In our implementation of the DNSProxyProvider we are using the sourceAppSigningIdentifier obtained from the metadata of the FlowHandler to identify the origin of DNS queries being made by that FlowHandler. For most cases we are receiving useful info (i.e the originating app), but there is one specific case related to download tasks for a background NSURLSession where the info is empty.
Now I do realise that both sourceAppSigningIdentifier and sourceAppUniqueIdentifier are documented as 'may be empty in cases where the flow originates from a system process', but I am not sure if in my case if this is intentional, a bug or an oversight.
The case where no info is provided is when a background download initiates the flow when the originating app is no longer running. i.e The app might be doing a discretionary download or one with an earliestBeginDate set to the future. If the originating app initiates a task, but stays running while the flow gets created (whether frontmost app or not) then sourceAppSigningIdentifier contains the correct information.

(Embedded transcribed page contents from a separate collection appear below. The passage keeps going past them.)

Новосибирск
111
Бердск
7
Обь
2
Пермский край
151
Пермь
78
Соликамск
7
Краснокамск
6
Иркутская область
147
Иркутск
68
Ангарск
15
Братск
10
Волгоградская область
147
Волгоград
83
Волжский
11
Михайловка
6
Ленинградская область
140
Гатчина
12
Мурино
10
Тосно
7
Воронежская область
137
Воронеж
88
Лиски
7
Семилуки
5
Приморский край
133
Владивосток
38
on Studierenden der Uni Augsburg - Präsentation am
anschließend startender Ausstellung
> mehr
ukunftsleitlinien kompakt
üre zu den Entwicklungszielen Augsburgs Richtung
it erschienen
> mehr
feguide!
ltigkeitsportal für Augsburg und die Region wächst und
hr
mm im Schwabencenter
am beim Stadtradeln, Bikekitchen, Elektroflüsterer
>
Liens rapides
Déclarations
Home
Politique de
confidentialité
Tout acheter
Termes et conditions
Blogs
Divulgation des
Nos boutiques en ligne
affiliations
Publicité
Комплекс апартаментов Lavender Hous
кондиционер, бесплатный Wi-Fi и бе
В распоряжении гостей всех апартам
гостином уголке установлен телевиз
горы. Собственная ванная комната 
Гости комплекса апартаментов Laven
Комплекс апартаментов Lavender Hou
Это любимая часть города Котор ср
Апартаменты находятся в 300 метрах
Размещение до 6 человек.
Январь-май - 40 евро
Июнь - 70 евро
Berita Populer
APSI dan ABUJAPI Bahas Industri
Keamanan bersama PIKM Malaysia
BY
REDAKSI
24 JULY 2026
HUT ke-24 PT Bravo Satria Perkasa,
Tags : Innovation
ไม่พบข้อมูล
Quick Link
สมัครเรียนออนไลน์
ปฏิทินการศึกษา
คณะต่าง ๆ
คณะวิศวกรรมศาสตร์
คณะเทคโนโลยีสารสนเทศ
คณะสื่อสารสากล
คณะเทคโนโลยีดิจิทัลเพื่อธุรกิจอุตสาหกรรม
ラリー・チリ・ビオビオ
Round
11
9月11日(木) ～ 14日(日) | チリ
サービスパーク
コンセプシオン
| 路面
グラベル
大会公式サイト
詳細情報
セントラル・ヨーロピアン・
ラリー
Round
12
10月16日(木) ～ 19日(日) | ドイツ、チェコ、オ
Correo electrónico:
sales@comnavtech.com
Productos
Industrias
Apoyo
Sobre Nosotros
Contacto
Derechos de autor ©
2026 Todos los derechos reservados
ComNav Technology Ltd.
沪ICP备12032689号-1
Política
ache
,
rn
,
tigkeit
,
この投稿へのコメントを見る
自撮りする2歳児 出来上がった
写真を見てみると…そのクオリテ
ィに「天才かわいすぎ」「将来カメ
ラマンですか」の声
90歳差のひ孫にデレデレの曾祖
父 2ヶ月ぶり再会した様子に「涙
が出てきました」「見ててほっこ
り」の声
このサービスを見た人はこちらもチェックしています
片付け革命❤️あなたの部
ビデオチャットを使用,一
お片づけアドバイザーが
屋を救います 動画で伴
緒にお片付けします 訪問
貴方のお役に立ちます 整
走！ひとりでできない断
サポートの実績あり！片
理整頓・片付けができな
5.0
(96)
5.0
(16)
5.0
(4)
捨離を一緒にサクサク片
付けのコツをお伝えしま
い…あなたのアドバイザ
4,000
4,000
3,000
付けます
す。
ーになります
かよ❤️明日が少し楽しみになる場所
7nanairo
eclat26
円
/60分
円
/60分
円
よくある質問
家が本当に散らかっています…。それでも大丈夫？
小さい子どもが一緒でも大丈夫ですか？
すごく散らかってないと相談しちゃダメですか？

To me this seems like its not intentional. My best guess for how such download tasks are accomplished is that they are immediately handed off to some system process to deal with, along with info about the calling app. So that information should still be available to this system process regardless of whether the app has been jetsamed in the meantime. And as such the NEFlowMetaData should be correctly populated.
As things currently stand, we are not able to determin the originating app in these cases and are unable to inform the user of why such a request might have been blocked. Also, for some apps we want to block all DNS requests, but with this behaviour there is a loophole that could be exploited by the app to bypass such a block.